How to get a list of page objects using Jsoup

39 views Asked by At

I've been working with Jsoup for a long time, and I managed to capture it on several sites, but there's one that I can't do at all, I've tried passing almost all possible ids and I can't return the result list.

My code structure is very simple:

fun execute(beer: String, record: Int = 100): WebsiteEntity {
    val products = arrayListOf<ProductEntity>()
    var document: Document? = null

    try {
        document = Jsoup.connect("https://mercado.carrefour.com.br/s?q=heineken&sort=score_desc&page=0").get()
    } catch (e: Exception) {
        return getWebsiteEntity(products)
    }

    for (item in document.select(".grid .grid-cols-2")) {
        products.add(
            ProductEntity(
                name = "",
                price = "",
                partner = "",
                url = "",
                image = "",
                percent = "",
                websiteName = ""
            )
        )
    }
    return getWebsiteEntity(products)
}

I tried to get the value of the grid:

"grid grid-cols-2 xl:grid-cols-5 md:grid-cols-4"

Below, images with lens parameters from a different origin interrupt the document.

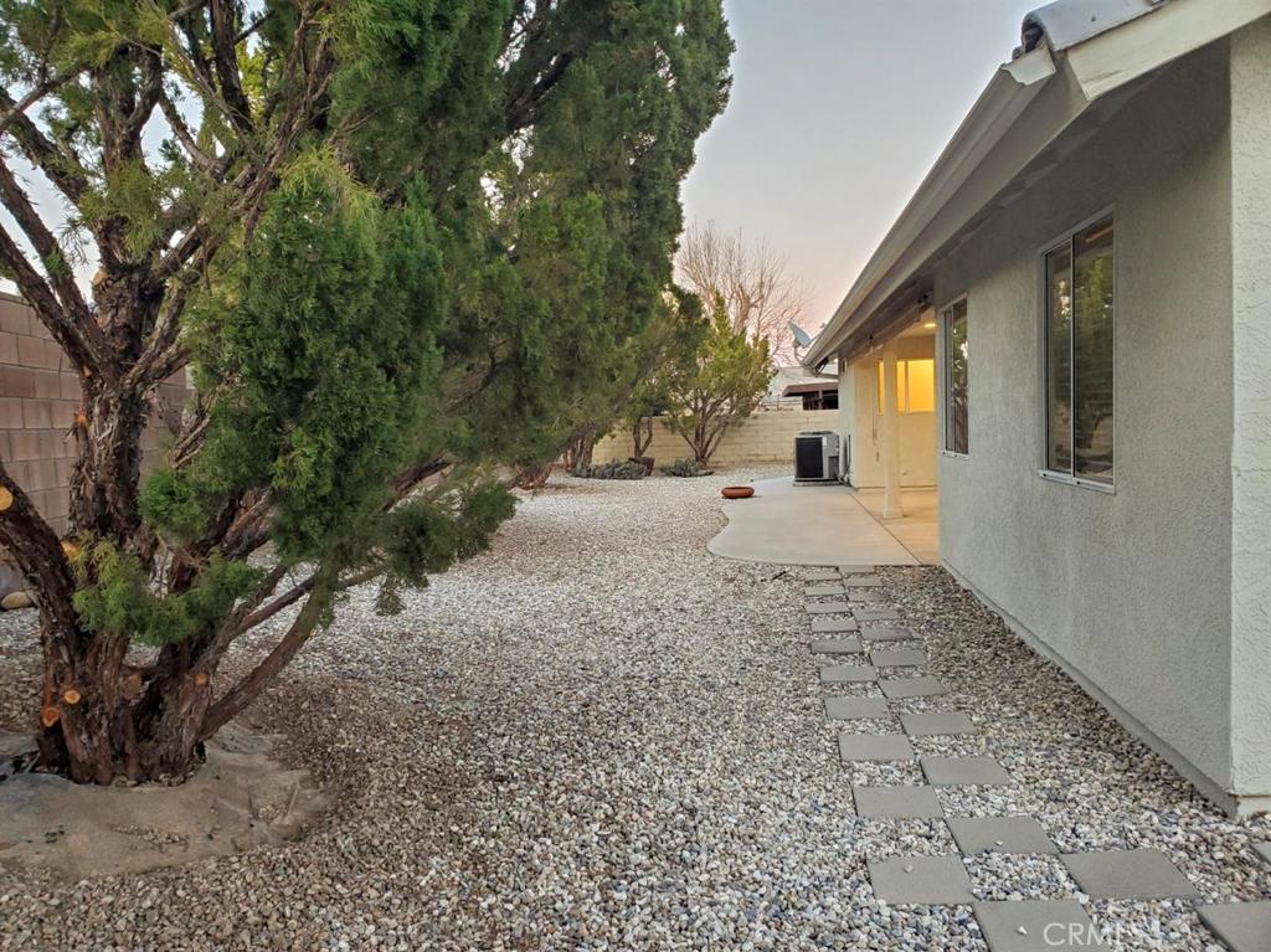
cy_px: 476
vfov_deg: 53.0
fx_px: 954
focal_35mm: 26
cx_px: 636
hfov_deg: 67.3
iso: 200
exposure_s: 1/30
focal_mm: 4.3
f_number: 2.4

but it doesn't return anything.

evidência

1

There are 1 answers

0
spikehd On

Does the website use Javascript to populate the page? If so, Jsoup won't work for you. From Baeldung:

Bear in mind that jsoup interprets HTML only — it does not interpret JavaScript. Therefore changes to the DOM that would normally take place after page loads in a JavaScript-enabled browser will not be seen in jsoup.

As for alternatives that DO run full browser engines, the one that people seem to recommend these days for Java is Playwright, though I've never used it myself.